Bitcoin has rebounded sharply from its February lows, rallying from around $60,000 to confront a significant resistance band between $72,000 and $75,000. Technical analysis suggests this move is currently a recovery within a broader correction, with sentiment indicators showing futures traders remain cautious. The key question is whether this momentum can evolve into sustained demand or if it will stall where previous sellers are poised to exit.
Bitcoin has bounced hard after a liquidation washout in February and is trying to rebuild a short-term uptrend. The asset is now pushing into a heavy resistance band where the last breakdown started, which analysts say looks more like a recovery leg inside a broader corrective structure than a clean trend reversal.

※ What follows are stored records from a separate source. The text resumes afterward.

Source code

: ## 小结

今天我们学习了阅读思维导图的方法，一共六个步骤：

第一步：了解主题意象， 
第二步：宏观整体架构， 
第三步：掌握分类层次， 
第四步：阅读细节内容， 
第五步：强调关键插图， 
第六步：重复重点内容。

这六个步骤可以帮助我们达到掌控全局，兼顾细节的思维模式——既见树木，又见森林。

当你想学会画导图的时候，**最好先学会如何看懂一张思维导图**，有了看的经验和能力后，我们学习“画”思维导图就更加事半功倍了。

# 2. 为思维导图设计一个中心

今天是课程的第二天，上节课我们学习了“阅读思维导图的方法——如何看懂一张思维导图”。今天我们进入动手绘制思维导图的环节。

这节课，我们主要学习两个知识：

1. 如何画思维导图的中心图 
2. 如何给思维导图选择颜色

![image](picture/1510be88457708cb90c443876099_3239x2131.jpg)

On the daily timeframe, BTC has rallied from a major demand area around $60,000 toward the $72,000 to $75,000 resistance zone. This area aligns with the lower part of the previous distribution range and sits just below a declining 100-day moving average that still caps the medium-term trend.
A daily close above this resistance cluster and a clean breakout of its falling channel would be the first real signal that sellers are losing control. Until then, the move is being questioned as either a relief rally or the start of a larger base.
On the 4-hour chart, the price broke upward from a symmetrical triangle consolidation and ran straight into upper resistance, where it is now moving sideways. The 4-hour RSI has reached the overbought zone after a sharp vertical leg, which often leads to a pause or pullback.
As long as Bitcoin holds above the broken triangle and the bullish imbalances formed around $70,000, the path of least resistance stays toward a retest of the upper resistance. A failure back inside the old range would warn that the breakout was mainly a squeeze and that more downside is probable.
Sentiment analysis shows Bitcoin funding rates across futures exchanges flipped deeply negative during the recent consolidation and have stayed mostly below or around zero even during the bounce. This indicates that many traders are paying to hold short positions into the lows and are now being forced to cover as the market moves against them, fitting the idea of a squeeze-driven rebound.
The fact that funding is only slowly creeping back toward neutral shows there is still caution and residual bearish positioning in the derivatives market. If this rally continues while funding remains modest, it suggests the move is being supported by real buying and unwinding of crowded shorts.